Originally designated as a "gentlemen only area" in NOLA's early days, this cocktail bar located within Arnaud's Restaurant features cocktails like the Pisco Derby (that's pisco, lavender honey syrup, lime, and grapefruit) and bar snacks like Oysters en Brochette (translation: oysters wrapped with bacon and deep fried). Feel fancy as you sip your drinks that are served to you by white tuxedo-wearing bartenders. In addition to the more inventive drinks, you can't go wrong with the killer Old Fashioned or Sidecar.
What do you get when you combine a fun-loving Irish bar with the wildness of Bourbon St? Pat O'Brien's bar, of course. We also would have accepted "an inebriated evening" or "hungover the following day".
Located in the heart of the French Quarter, Tujague's is the second oldest restaurant in NOLA, a fact evidenced by a timeless, extensive old-school menu that focuses around traditional Creole fare. The place also houses one of the most iconic bars in the country, and invented the minty post-dinner Grasshopper cocktail, which is delicious, and contains no actual grasshoppers.

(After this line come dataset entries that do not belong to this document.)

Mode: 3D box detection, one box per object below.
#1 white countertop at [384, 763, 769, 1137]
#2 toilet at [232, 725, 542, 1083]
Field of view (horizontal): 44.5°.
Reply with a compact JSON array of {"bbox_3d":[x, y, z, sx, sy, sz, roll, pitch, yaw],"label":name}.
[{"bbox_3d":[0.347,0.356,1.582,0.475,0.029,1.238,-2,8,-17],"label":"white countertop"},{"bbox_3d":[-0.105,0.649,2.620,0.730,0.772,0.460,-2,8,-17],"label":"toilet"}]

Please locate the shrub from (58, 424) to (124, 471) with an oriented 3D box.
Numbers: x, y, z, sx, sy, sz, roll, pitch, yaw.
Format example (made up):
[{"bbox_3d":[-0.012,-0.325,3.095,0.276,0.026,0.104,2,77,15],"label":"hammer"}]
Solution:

Featuring an actual carousel bar that revolves around patrons, the French Quarter's Carousel Bar & Lounge mixes classic and contemporary cocktails like Sazeracs and Pimm's Cups, pairing them with New Orleans-style bar bites like seafood okra gumbo and po boys. Live jazz music entertains a slightly more dressed-up clientele, who'll endure a wait to snag a table at the circular bar.
Located in the Lower Garden District, this American craft beer pub is open 24 hours a day, 365 days a year. The tap list is heavy on one-and-done offerings with enough rarities to keep the beer nerds at bay, while the bottle list is about as thick as a small-town phone book, offering up everything from Belgian farmhouses to all-American IPAs, all of which taste considerably better when paired with the famous bechamel and pork Dump Truck Fries.

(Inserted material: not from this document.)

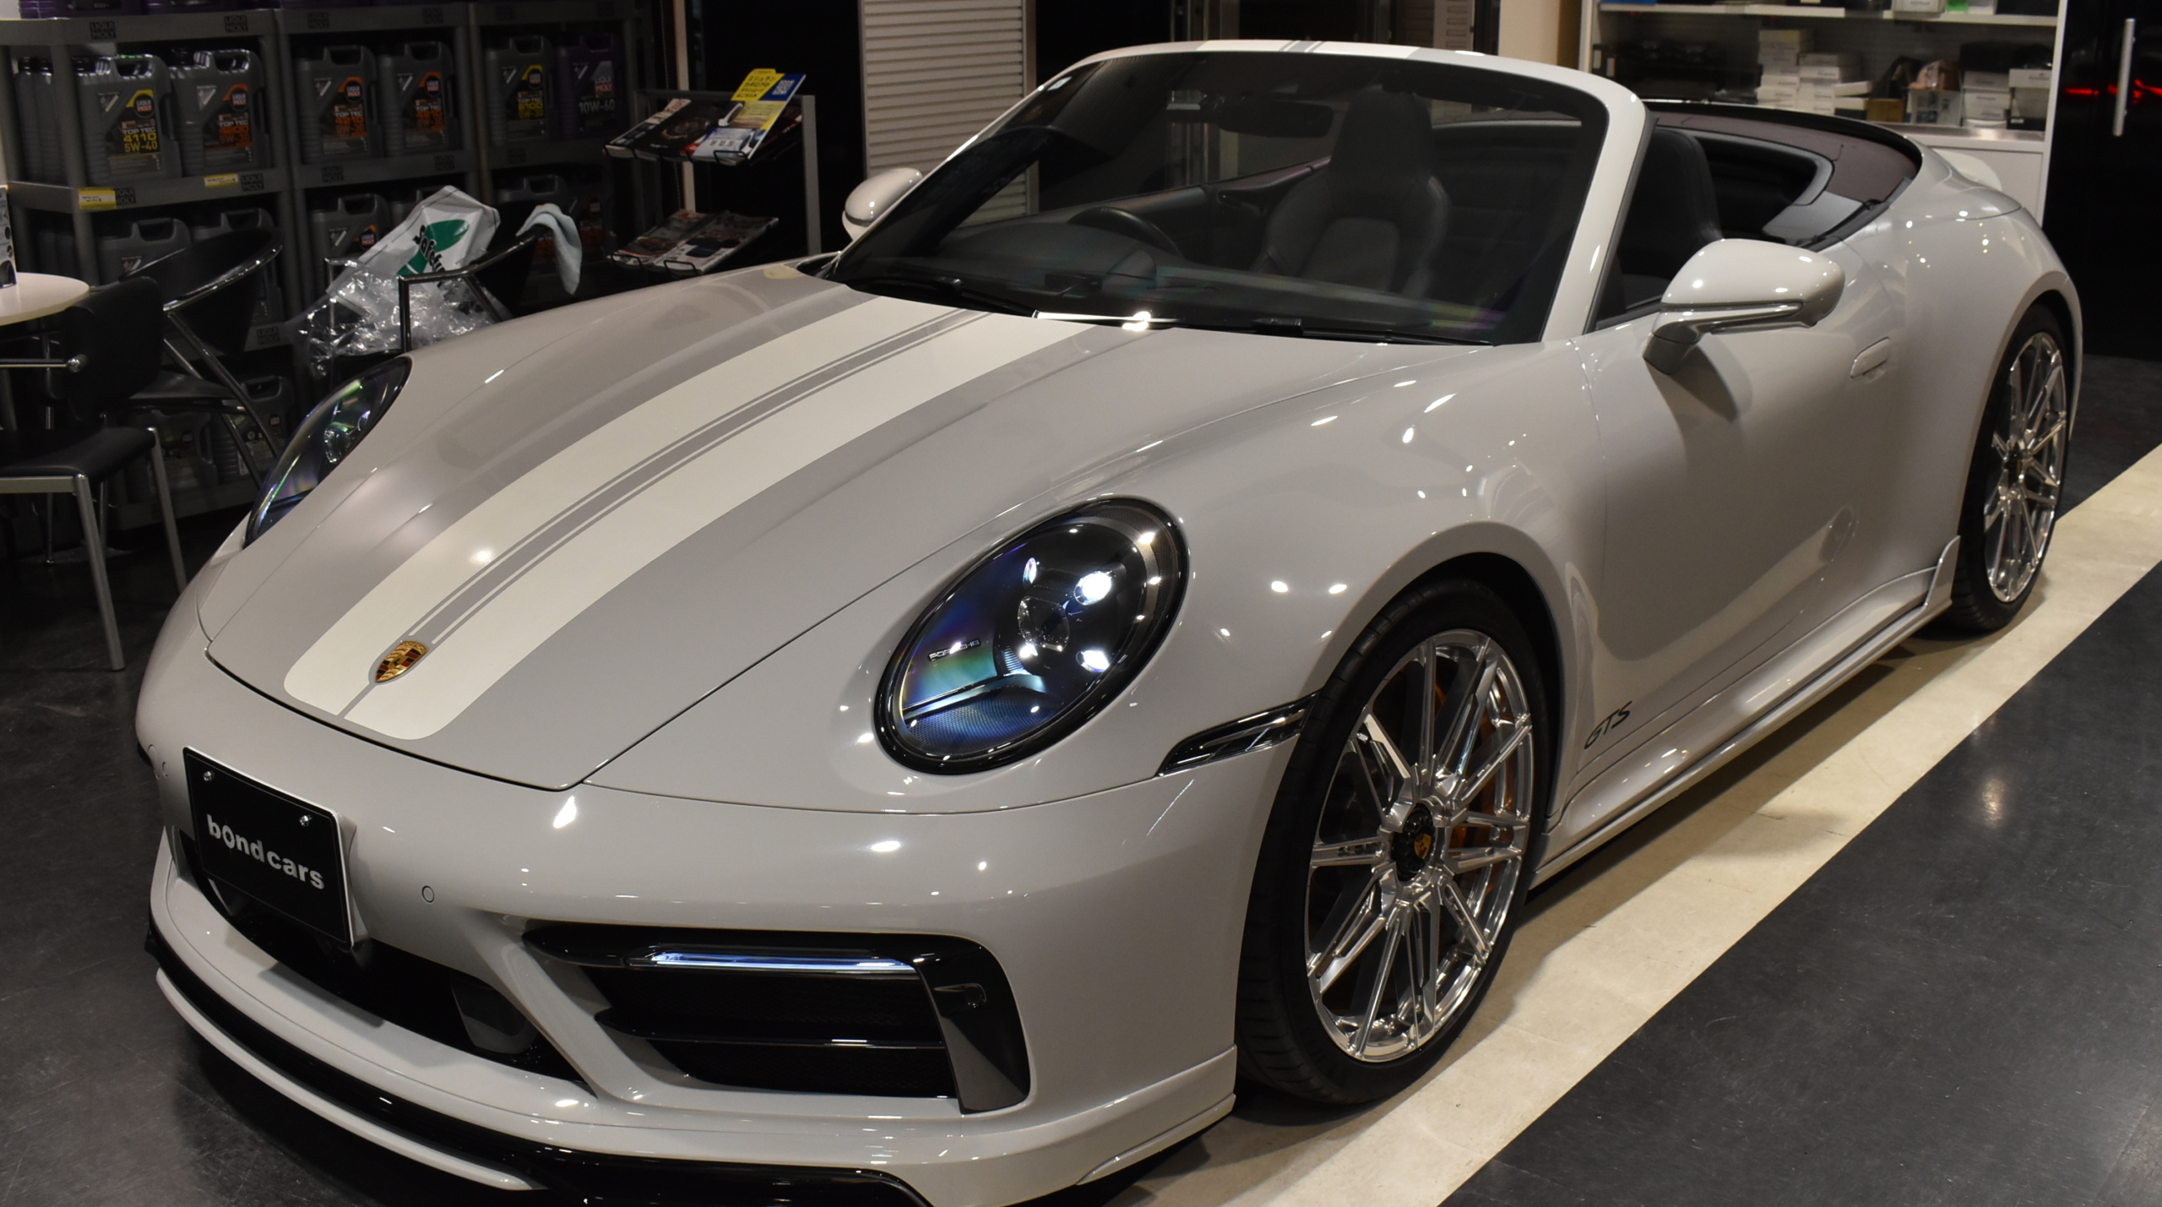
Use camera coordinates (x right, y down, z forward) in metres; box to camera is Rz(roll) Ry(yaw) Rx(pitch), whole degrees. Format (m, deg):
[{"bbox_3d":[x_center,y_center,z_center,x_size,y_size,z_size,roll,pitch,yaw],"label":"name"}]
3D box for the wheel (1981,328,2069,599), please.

Customization is what makes Bywater Bacchanal a fun dining experience. You personally pick a wine bottle straight from their wine cellar and pair it with as many pieces of cheese as you can stomach. Head out to the backyard for live jazz and string-light ambience, and a waiter will deliver your cheese selections with complimentary bread, preserves and nuts. If you want a more substantial meal, Bacchanal also offers an extensive fine dining menu.
If you're looking for a strangely named dive bar that's been voted the best in NOLA, and also has a bar cat and a laid back vibe, look no further than Snake and Jake's.
Dating back to 1806, it’s an old Bourbon St favorite. Famous patrons have included Oscar Wilde, P.T. Barnum, Mark Twain, General Robert E. Lee, Franklin Roosevelt, AND Liza Minnelli. The copper bar is a sight to see. And, yes, they have plenty of absinthe for you.